• _Prompt_: From the data below, extract everything from the line containing "state / province: Florida" down to the line containing "state / province: California", with both of those lines included, and copy them word for word.

>> begin

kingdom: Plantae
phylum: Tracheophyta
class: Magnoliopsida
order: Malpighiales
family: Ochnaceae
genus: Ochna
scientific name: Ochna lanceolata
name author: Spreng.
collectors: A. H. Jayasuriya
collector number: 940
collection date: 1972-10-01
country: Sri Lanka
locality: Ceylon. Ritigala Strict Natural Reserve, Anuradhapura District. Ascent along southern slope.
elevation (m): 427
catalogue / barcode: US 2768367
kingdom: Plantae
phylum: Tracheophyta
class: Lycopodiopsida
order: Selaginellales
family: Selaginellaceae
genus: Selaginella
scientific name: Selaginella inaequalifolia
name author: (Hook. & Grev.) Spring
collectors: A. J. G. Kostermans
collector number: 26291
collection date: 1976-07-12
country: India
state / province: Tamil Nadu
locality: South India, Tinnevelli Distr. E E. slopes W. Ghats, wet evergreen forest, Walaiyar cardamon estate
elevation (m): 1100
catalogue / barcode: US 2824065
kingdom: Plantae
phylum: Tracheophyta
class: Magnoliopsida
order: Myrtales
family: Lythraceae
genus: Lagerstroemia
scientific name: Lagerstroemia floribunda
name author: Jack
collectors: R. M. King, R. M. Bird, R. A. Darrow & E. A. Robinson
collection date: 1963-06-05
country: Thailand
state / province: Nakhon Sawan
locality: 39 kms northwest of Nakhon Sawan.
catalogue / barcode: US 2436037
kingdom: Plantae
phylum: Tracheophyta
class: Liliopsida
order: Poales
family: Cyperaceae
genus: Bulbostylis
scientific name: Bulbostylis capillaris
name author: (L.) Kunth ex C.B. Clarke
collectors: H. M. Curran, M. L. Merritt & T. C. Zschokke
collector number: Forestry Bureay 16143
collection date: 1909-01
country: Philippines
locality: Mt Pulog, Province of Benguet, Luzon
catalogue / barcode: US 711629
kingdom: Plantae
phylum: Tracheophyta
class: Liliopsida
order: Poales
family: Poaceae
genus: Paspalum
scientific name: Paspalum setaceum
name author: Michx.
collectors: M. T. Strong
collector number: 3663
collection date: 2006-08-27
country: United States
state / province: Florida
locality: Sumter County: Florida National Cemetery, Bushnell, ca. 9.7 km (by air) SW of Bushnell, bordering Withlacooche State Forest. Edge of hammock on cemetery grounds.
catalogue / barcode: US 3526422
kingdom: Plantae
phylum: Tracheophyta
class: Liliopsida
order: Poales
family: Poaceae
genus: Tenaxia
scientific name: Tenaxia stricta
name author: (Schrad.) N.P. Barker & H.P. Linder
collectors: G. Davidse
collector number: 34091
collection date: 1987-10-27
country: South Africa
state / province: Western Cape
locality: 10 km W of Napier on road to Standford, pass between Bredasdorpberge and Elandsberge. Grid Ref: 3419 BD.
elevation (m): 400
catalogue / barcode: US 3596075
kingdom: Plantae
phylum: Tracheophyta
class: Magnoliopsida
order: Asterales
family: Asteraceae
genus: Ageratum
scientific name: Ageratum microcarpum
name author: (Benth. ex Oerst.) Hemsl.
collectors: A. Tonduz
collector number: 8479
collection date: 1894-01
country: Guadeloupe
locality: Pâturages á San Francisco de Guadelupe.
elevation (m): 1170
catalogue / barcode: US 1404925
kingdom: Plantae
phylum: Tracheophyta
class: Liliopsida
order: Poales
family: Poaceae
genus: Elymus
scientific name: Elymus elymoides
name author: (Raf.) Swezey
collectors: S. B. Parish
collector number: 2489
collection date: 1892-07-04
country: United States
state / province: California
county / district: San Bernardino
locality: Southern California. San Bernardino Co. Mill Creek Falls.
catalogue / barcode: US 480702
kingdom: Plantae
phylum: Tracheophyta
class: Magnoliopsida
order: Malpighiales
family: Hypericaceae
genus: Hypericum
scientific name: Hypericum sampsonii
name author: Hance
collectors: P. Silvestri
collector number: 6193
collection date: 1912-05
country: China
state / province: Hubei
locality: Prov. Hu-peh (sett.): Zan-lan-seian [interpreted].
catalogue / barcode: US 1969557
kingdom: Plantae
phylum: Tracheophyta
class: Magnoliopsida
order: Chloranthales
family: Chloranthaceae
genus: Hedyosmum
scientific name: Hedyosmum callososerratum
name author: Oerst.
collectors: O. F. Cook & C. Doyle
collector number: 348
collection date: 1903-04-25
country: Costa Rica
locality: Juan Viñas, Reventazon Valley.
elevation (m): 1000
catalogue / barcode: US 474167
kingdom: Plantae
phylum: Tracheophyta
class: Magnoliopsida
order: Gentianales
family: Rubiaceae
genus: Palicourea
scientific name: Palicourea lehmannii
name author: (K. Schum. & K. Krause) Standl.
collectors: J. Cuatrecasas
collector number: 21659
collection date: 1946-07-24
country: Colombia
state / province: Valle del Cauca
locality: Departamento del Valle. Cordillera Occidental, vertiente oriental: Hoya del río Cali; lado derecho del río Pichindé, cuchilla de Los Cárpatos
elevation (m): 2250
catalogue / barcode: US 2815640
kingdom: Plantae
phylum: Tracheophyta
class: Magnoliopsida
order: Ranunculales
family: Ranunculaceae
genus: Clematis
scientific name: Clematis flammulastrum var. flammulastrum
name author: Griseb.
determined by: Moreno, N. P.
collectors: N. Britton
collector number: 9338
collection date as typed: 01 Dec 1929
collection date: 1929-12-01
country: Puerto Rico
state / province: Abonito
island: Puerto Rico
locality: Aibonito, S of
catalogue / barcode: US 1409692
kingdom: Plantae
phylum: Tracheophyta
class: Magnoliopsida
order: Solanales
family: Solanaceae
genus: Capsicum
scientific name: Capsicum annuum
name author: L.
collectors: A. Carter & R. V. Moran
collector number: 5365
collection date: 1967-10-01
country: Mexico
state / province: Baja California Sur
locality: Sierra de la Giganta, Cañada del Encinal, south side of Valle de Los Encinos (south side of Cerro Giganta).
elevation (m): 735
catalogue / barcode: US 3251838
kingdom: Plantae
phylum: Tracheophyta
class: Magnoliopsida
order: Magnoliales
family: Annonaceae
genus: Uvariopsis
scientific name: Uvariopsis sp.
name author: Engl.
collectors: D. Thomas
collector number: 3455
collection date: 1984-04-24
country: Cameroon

>> end

• _Full answer_:
state / province: Florida
locality: Sumter County: Florida National Cemetery, Bushnell, ca. 9.7 km (by air) SW of Bushnell, bordering Withlacooche State Forest. Edge of hammock on cemetery grounds.
catalogue / barcode: US 3526422
kingdom: Plantae
phylum: Tracheophyta
class: Liliopsida
order: Poales
family: Poaceae
genus: Tenaxia
scientific name: Tenaxia stricta
name author: (Schrad.) N.P. Barker & H.P. Linder
collectors: G. Davidse
collector number: 34091
collection date: 1987-10-27
country: South Africa
state / province: Western Cape
locality: 10 km W of Napier on road to Standford, pass between Bredasdorpberge and Elandsberge. Grid Ref: 3419 BD.
elevation (m): 400
catalogue / barcode: US 3596075
kingdom: Plantae
phylum: Tracheophyta
class: Magnoliopsida
order: Asterales
family: Asteraceae
genus: Ageratum
scientific name: Ageratum microcarpum
name author: (Benth. ex Oerst.) Hemsl.
collectors: A. Tonduz
collector number: 8479
collection date: 1894-01
country: Guadeloupe
locality: Pâturages á San Francisco de Guadelupe.
elevation (m): 1170
catalogue / barcode: US 1404925
kingdom: Plantae
phylum: Tracheophyta
class: Liliopsida
order: Poales
family: Poaceae
genus: Elymus
scientific name: Elymus elymoides
name author: (Raf.) Swezey
collectors: S. B. Parish
collector number: 2489
collection date: 1892-07-04
country: United States
state / province: California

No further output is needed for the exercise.